Stored data:

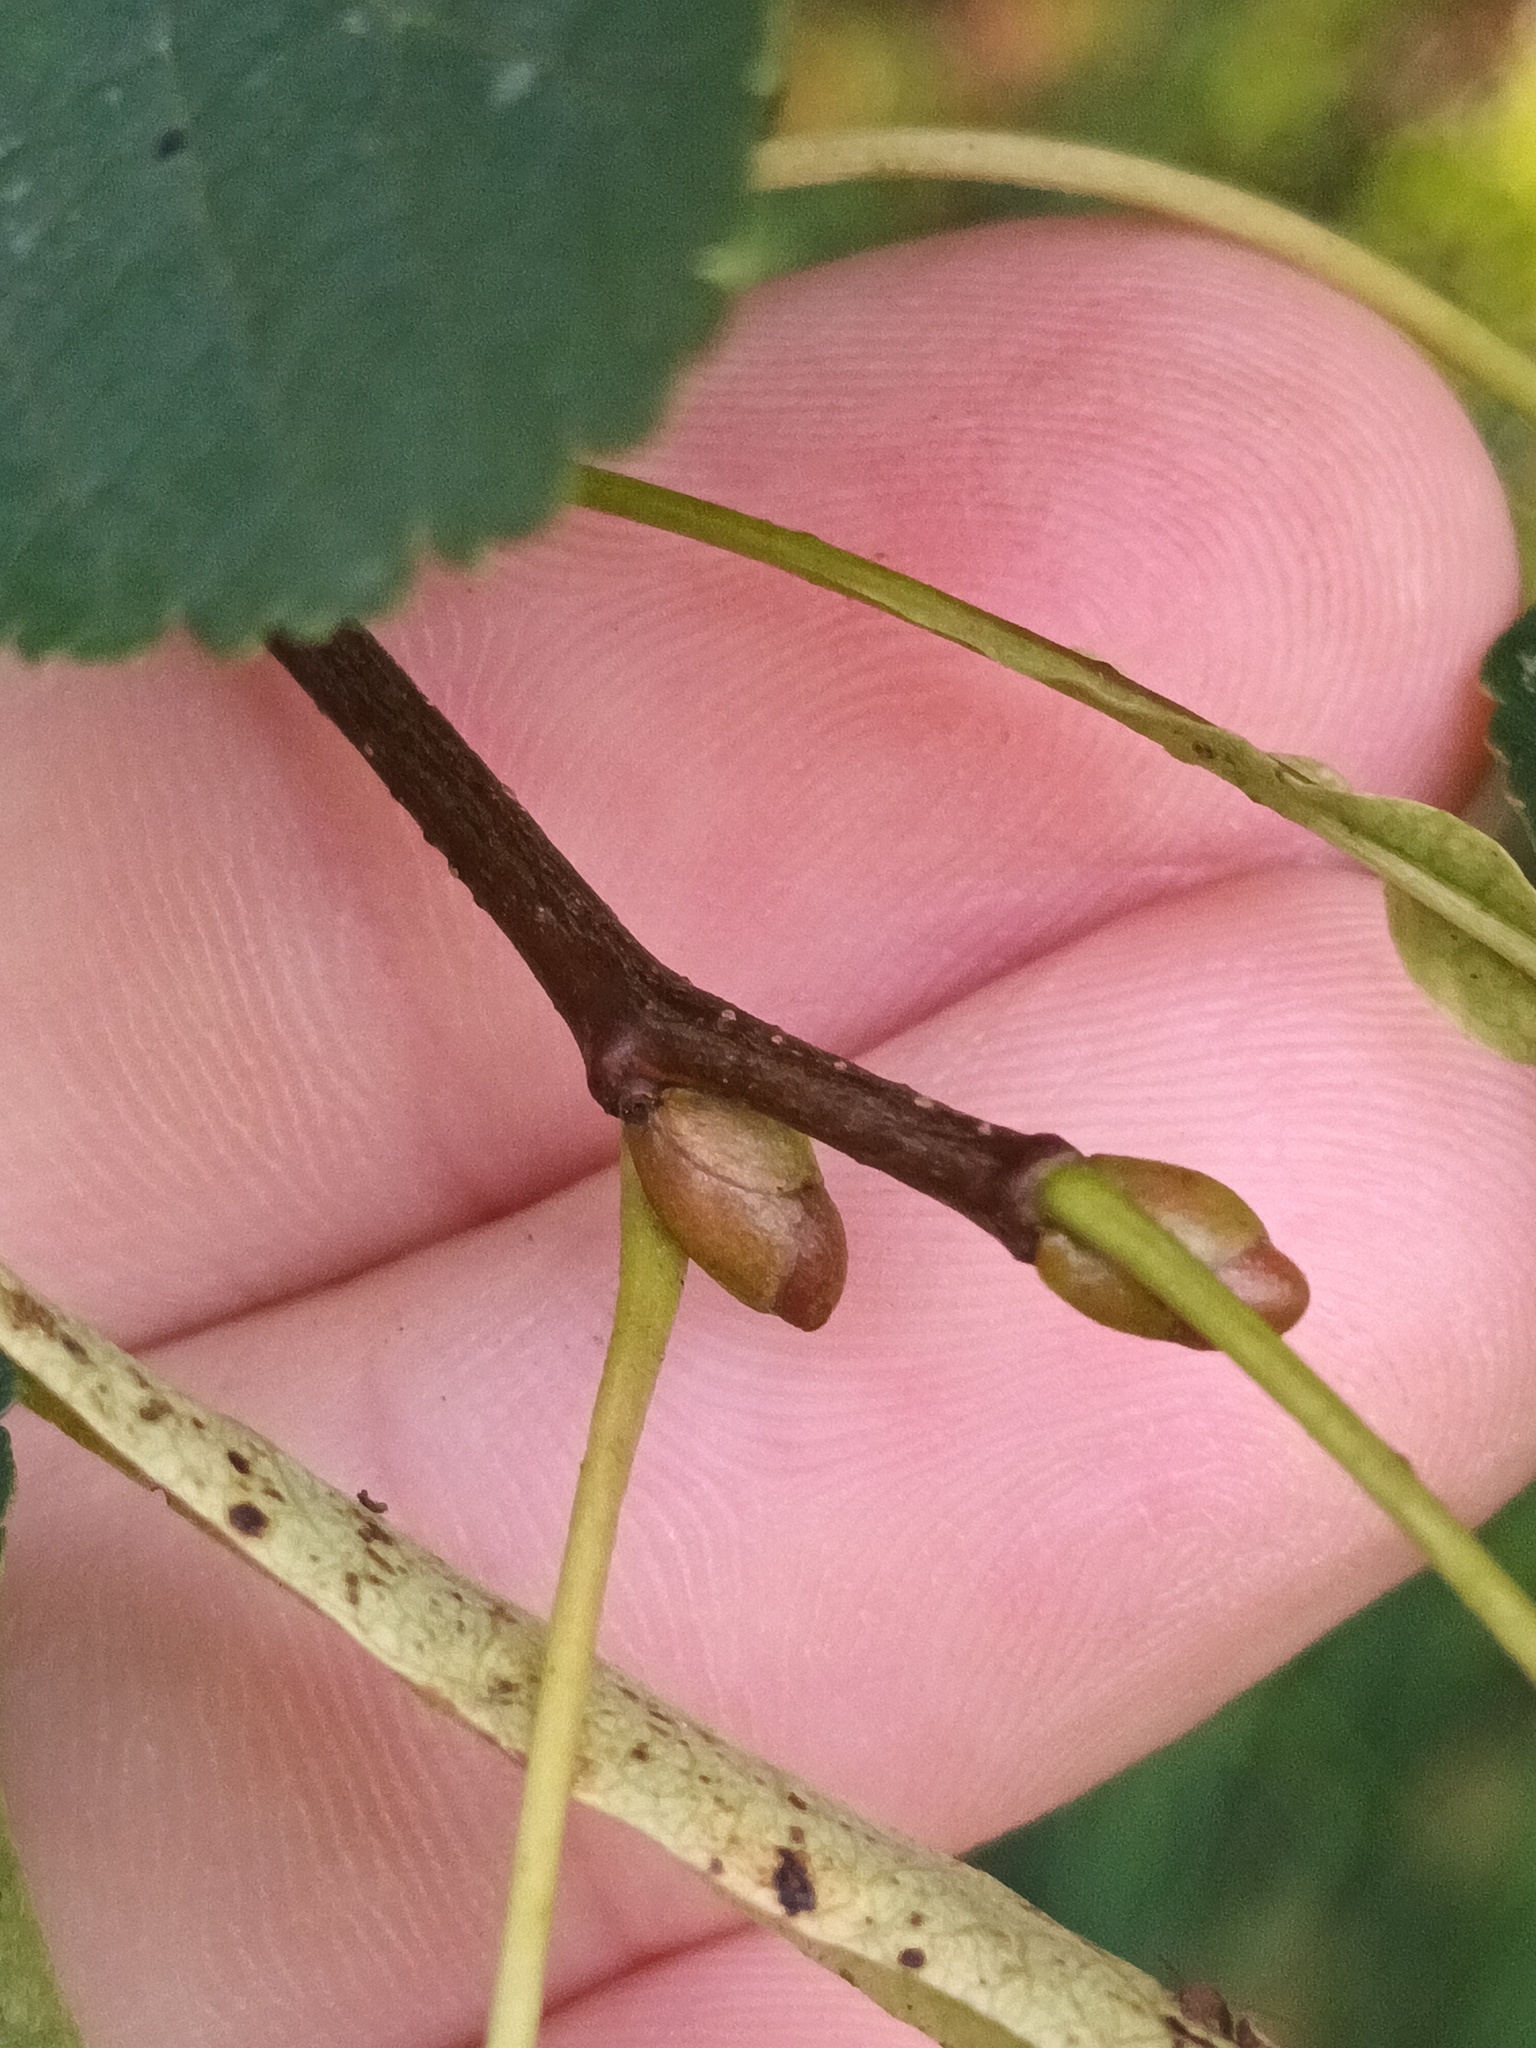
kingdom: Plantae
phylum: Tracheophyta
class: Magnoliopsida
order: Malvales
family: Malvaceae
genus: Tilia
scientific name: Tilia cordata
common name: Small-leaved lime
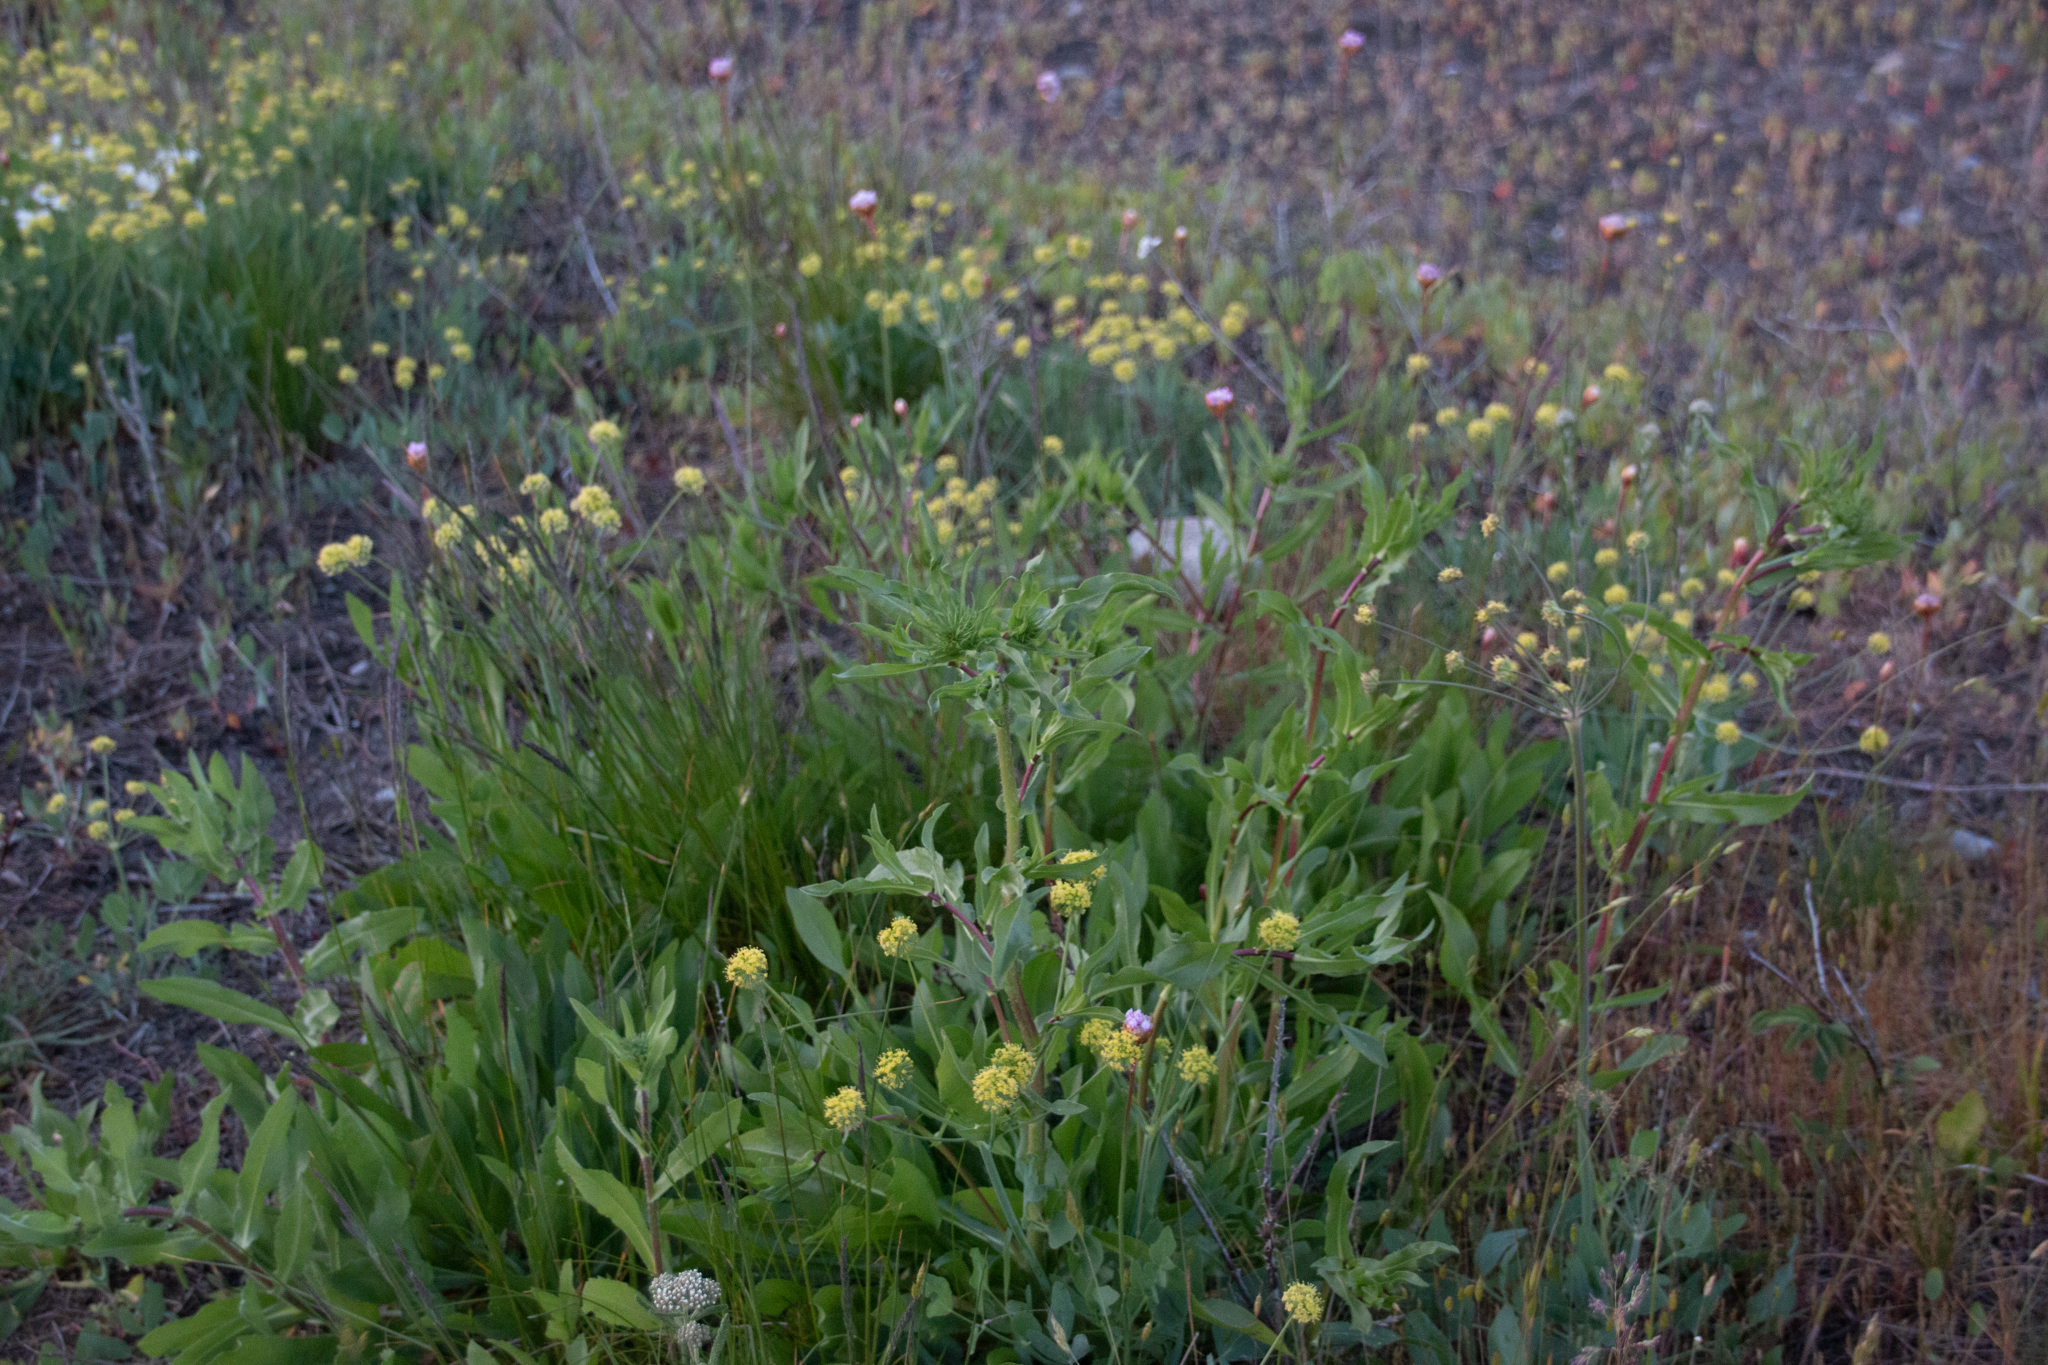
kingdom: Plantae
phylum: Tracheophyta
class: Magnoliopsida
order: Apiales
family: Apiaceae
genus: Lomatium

What you should do:
Retype the lines above from the one containing "family: Malvaceae" through the final line, inclusive, and leave the pictures out of your answer.

Correct answer:
family: Malvaceae
genus: Tilia
scientific name: Tilia cordata
common name: Small-leaved lime
kingdom: Plantae
phylum: Tracheophyta
class: Magnoliopsida
order: Apiales
family: Apiaceae
genus: Lomatium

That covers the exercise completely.